Wanneer ik al dicht bij Middelburg ben krijg ik een appje van Matroos Beek “het is nu droog” maar dat blijkt toch te vroeg gejuicht, als de trein langs Arnemuiden (nooit geweten dat het dáár ligt) spoelt de regen langs ramen alsof de trein door de wasserette wordt gehaald.
Gelukkig weet ik dat het station in Middelburg overdekt is en laat de plastic poncho nog even in de tas, tijd genoeg om op het overdekte perron aan te doen.

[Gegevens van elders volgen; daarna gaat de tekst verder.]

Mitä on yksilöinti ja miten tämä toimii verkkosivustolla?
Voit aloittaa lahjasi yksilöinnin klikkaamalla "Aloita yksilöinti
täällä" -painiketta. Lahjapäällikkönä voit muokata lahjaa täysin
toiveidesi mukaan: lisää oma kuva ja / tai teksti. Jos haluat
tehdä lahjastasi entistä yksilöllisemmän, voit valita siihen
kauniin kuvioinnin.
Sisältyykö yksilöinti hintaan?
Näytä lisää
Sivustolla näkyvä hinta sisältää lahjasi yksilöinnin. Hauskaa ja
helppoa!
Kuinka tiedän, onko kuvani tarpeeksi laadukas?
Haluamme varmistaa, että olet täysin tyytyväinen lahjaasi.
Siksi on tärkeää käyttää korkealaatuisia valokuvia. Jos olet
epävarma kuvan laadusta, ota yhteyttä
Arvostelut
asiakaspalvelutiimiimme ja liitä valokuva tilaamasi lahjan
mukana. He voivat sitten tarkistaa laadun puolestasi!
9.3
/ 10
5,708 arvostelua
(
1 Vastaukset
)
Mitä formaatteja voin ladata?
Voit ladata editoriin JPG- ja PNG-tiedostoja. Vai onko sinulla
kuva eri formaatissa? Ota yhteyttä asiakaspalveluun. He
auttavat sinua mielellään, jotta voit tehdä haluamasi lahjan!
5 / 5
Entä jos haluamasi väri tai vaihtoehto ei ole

Tja, ijdelheid is des vrouw’s, je wilt toch een beetje voordelig uit de verf komen wanneer je iemand voor het eerst ontmoet. FF jammer dat ik hélemaal vooraan in de trein gestapt was en het voorste deel van nou juist voorbij het overdekte deel van het station stopt en ik alsnog als een verzopen kat kennis maak Bea, (aka Matroos Beek) !
We wachten nog even tot de ergste bui voorbij is en lopen dan de korte afstand naar het “pakuis van Toos.

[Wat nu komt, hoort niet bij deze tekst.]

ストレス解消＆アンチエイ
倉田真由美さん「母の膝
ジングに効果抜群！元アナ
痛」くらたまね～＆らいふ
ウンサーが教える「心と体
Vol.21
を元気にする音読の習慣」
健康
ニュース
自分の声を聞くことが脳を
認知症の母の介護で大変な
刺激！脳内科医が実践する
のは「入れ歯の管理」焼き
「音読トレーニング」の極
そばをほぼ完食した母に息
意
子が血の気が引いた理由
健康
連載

Dan blijkt het slechte weer voor ons leuk uit te pakken, het is er rustig en zowel Toos, een heerlijk “normale” vrouw zonder kunstenaars maniertjes en/of allures, als haar charmante lief hebben álle tijd voor ons.
En tjongejonge wat is dat monumentale “pakhuis” de moeite van het bekijken waard.
Geen foto’s van gemaakt nee, die zouden er nooit recht aan doen maar ik was onder de indruk.
Zucht…., het gaat me natuurlijk ook dit keer weer niet lukken alles in één logje te proppen maar kijk met de link vast even wat de eigenaresse zélf over het bijzonder pand vertelt , klik atelier van Toos van Holstein Dat is heus de moeite waard, de kunst moet dan maar weer even wachten tot het volgende logje.